The exercise – Reproduce the stretch of the listing below, from its first line through the line containing "6L132 16H154L183 25L203", as a numbered list, leaving out any blank lines.

Raw data –
-.-.-

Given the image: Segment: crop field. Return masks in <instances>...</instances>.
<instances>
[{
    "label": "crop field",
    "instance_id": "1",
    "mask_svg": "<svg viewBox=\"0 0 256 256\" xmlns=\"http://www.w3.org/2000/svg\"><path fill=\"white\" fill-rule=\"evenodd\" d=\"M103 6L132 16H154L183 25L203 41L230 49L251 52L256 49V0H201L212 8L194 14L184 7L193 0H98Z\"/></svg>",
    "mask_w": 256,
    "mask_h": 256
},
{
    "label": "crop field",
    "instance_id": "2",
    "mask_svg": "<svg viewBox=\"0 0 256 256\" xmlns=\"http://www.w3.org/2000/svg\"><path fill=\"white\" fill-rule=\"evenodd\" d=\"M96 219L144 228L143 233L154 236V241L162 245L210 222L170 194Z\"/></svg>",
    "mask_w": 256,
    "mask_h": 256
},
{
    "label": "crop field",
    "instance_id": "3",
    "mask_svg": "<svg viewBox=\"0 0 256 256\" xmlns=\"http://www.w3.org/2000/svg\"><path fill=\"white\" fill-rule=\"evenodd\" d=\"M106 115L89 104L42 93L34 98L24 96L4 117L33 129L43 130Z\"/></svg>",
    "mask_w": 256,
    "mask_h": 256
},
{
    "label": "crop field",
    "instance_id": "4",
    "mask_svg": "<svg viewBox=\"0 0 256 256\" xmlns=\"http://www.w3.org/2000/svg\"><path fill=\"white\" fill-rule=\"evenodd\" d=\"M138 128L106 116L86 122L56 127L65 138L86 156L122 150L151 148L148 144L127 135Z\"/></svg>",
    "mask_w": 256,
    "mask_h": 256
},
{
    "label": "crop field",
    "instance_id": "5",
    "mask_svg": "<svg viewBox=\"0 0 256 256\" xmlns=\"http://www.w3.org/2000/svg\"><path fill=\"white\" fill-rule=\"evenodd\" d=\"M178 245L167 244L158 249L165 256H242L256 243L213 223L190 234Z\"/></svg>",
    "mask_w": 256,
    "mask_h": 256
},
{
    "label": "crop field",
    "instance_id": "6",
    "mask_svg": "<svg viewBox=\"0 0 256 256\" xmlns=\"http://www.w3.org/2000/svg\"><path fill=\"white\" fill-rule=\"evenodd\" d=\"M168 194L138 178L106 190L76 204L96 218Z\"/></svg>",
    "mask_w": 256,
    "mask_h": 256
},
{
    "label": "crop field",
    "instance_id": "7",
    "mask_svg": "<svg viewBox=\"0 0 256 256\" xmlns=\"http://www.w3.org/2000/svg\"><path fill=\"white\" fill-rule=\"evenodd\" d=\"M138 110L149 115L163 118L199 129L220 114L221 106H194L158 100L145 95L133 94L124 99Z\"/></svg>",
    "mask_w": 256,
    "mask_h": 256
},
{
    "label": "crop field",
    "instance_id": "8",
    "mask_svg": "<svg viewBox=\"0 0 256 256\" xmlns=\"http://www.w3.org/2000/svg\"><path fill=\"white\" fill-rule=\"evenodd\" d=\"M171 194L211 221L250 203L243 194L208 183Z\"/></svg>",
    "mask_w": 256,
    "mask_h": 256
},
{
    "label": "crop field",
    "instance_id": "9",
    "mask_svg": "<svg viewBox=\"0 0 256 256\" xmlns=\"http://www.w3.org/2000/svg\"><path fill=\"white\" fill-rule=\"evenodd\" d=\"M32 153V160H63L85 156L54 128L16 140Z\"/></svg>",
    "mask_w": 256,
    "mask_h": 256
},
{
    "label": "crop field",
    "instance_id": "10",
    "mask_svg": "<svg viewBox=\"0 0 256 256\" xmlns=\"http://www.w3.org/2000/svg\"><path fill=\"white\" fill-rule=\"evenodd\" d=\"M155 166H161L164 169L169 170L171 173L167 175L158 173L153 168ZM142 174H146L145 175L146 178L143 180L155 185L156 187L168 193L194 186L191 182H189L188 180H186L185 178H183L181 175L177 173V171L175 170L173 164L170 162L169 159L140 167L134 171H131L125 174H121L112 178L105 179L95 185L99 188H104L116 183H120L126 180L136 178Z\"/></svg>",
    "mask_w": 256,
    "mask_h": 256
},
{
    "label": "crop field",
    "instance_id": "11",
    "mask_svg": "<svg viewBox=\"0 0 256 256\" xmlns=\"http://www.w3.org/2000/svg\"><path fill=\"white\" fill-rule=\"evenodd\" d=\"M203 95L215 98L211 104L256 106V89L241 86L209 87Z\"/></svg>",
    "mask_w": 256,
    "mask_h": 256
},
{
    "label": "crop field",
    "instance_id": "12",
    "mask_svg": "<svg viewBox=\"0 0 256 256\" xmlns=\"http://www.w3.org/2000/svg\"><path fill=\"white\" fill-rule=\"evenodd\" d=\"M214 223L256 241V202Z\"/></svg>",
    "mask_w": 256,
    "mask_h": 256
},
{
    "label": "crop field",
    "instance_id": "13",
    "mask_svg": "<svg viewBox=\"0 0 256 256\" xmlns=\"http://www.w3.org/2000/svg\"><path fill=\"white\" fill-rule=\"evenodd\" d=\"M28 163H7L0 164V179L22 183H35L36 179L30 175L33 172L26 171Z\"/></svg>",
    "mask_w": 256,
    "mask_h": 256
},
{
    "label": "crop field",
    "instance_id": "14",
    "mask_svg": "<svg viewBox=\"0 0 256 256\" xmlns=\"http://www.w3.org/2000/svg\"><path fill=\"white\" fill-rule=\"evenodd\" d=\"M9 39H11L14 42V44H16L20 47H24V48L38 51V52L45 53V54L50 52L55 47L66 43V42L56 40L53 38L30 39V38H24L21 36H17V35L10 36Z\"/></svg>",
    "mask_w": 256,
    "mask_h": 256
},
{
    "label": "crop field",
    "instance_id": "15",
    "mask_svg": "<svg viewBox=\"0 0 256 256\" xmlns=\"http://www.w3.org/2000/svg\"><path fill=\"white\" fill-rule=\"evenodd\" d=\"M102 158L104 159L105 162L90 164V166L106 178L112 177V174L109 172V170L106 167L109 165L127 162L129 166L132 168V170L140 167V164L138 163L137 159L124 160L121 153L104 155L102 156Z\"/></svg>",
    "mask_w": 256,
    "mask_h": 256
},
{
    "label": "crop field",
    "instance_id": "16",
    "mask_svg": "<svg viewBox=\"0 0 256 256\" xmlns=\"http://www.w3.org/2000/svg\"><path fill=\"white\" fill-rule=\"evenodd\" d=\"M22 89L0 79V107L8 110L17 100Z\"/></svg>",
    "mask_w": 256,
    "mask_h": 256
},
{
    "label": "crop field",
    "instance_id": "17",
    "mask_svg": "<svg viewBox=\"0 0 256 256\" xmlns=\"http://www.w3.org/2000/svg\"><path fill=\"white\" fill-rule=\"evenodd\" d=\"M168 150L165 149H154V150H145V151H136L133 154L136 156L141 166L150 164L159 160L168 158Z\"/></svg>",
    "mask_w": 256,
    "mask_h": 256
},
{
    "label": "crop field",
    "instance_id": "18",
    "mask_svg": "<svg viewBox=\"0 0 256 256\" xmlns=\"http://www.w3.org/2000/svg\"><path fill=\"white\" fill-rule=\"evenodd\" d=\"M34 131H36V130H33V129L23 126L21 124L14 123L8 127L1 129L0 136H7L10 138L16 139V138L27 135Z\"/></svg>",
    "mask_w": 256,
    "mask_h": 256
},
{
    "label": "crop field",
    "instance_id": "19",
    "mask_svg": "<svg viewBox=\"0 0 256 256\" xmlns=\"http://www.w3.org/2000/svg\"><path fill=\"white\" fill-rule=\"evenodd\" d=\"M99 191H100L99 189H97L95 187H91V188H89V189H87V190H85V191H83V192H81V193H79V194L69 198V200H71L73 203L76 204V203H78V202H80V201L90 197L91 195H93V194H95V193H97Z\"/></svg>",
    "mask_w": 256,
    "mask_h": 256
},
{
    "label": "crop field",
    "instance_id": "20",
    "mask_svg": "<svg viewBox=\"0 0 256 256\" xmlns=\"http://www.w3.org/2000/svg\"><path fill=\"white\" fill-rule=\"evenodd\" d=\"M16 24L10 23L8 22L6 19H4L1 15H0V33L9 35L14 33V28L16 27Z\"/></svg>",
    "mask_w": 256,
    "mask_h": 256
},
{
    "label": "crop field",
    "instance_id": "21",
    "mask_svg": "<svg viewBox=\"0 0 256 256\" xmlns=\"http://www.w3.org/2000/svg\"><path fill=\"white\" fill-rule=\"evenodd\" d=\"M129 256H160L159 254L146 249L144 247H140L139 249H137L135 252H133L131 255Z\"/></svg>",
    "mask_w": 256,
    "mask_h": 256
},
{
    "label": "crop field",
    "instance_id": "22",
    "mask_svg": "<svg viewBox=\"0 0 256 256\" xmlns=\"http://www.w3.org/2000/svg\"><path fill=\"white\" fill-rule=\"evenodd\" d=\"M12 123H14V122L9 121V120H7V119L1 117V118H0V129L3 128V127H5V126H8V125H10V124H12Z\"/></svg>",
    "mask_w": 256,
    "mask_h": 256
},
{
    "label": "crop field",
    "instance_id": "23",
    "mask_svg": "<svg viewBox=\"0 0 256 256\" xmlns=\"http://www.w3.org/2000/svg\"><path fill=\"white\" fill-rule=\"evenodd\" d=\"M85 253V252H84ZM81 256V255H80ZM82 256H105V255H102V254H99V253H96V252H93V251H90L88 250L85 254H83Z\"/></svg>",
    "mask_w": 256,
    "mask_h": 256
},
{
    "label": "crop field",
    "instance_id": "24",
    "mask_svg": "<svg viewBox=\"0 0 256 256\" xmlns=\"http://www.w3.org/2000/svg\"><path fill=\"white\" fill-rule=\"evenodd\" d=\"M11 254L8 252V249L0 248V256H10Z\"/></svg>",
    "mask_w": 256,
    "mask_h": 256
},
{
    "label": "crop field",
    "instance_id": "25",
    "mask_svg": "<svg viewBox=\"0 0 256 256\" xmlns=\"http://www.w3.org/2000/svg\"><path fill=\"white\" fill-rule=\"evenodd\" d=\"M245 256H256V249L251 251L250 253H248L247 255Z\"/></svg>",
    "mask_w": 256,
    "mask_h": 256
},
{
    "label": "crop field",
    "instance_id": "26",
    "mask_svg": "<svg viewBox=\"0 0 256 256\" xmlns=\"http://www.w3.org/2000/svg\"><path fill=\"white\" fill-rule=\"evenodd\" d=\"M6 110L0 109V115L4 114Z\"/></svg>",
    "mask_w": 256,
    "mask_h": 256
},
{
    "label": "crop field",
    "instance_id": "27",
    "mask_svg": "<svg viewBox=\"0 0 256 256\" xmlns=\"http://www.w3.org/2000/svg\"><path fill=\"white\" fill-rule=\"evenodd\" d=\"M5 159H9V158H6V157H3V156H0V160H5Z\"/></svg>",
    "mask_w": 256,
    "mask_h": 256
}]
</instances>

-.-.-

Finished answer –
1. Given the image: Segment: crop field. Return masks in <instances>...</instances>.
2. <instances>
3. [{
4.     "label": "crop field",
5.     "instance_id": "1",
6.     "mask_svg": "<svg viewBox=\"0 0 256 256\" xmlns=\"http://www.w3.org/2000/svg\"><path fill=\"white\" fill-rule=\"evenodd\" d=\"M103 6L132 16H154L183 25L203 41L230 49L251 52L256 49V0H201L212 8L194 14L184 7L193 0H98Z\"/></svg>",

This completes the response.